Hi Jean-Michel,
On Mon, 12 Apr 2021 at 01:56,
jean-mich...@csiro.au
<
jean-mich...@csiro.au> wrote:
> Thank you (belatedly) Armin for pointing this out. I am not a PyPy user but will see if I can understand its GC behavior, if I get this right. A leak would be a no-no of course; delayed disposal would not shock me, if similar in behavior to .NET, R, etc.
This is a class of problems that isn't really a leak, but has all the
appearances of one. The problem is that a GC like PyPy doesn't know
that each of the small proxy objects holds a potentially large amount
of memory behind the scenes. So PyPy won't bother running its own GC
very often. For example, if your program consumes 100 times more
memory in behind-the-scene objects than the total amount of Python
objects created (which can easily occur in some situations), then the
memory usage can grow 100 times above normal. It's a similar reason
for why it seems, on CPython, that you don't have to close files
explicitly, but on PyPy you do---or you run into EMFILE as soon as
your GC heap grows a bit larger and the GC collects less often. This
is not specific to PyPy; all non-reference-counting GCs suffer from it
(including Java and .NET).
One solution is to design the APIs so that they require explicit
finalization, with proxy objects that have got an explicit reference
count and explicit "incref" and "decref" methods.
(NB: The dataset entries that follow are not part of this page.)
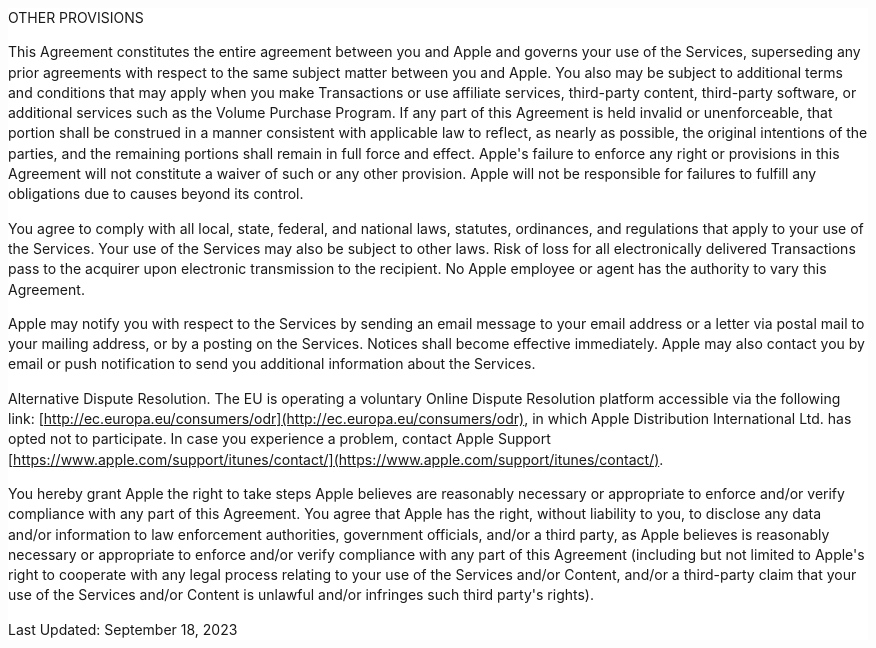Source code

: OTHER PROVISIONS

This Agreement constitutes the entire agreement between you and Apple and governs your use of the Services, superseding any prior agreements with respect to the same subject matter between you and Apple. You also may be subject to additional terms and conditions that may apply when you make Transactions or use affiliate services, third-party content, third-party software, or additional services such as the Volume Purchase Program. If any part of this Agreement is held invalid or unenforceable, that portion shall be construed in a manner consistent with applicable law to reflect, as nearly as possible, the original intentions of the parties, and the remaining portions shall remain in full force and effect. Apple's failure to enforce any right or provisions in this Agreement will not constitute a waiver of such or any other provision. Apple will not be responsible for failures to fulfill any obligations due to causes beyond its control.

You agree to comply with all local, state, federal, and national laws, statutes, ordinances, and regulations that apply to your use of the Services. Your use of the Services may also be subject to other laws. Risk of loss for all electronically delivered Transactions pass to the acquirer upon electronic transmission to the recipient. No Apple employee or agent has the authority to vary this Agreement.

Apple may notify you with respect to the Services by sending an email message to your email address or a letter via postal mail to your mailing address, or by a posting on the Services. Notices shall become effective immediately. Apple may also contact you by email or push notification to send you additional information about the Services.

Alternative Dispute Resolution. The EU is operating a voluntary Online Dispute Resolution platform accessible via the following link: [http://ec.europa.eu/consumers/odr](http://ec.europa.eu/consumers/odr), in which Apple Distribution International Ltd. has opted not to participate. In case you experience a problem, contact Apple Support [https://www.apple.com/support/itunes/contact/](https://www.apple.com/support/itunes/contact/).

You hereby grant Apple the right to take steps Apple believes are reasonably necessary or appropriate to enforce and/or verify compliance with any part of this Agreement. You agree that Apple has the right, without liability to you, to disclose any data and/or information to law enforcement authorities, government officials, and/or a third party, as Apple believes is reasonably necessary or appropriate to enforce and/or verify compliance with any part of this Agreement (including but not limited to Apple's right to cooperate with any legal process relating to your use of the Services and/or Content, and/or a third-party claim that your use of the Services and/or Content is unlawful and/or infringes such third party's rights).

Last Updated: September 18, 2023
For some cases, you
can add a syntactic layer on top (e.g. context managers).
Another solution is to use some semi-internal API to tell the GC that
there are more resources behind its managed objects. In PyPy it is
``__pypy__.add_memory_pressure()``. See also
https://docs.microsoft.com/en-us/dotnet/api/system.gc.addmemorypressure
for the motivation from C#.
A bientôt,
Armin.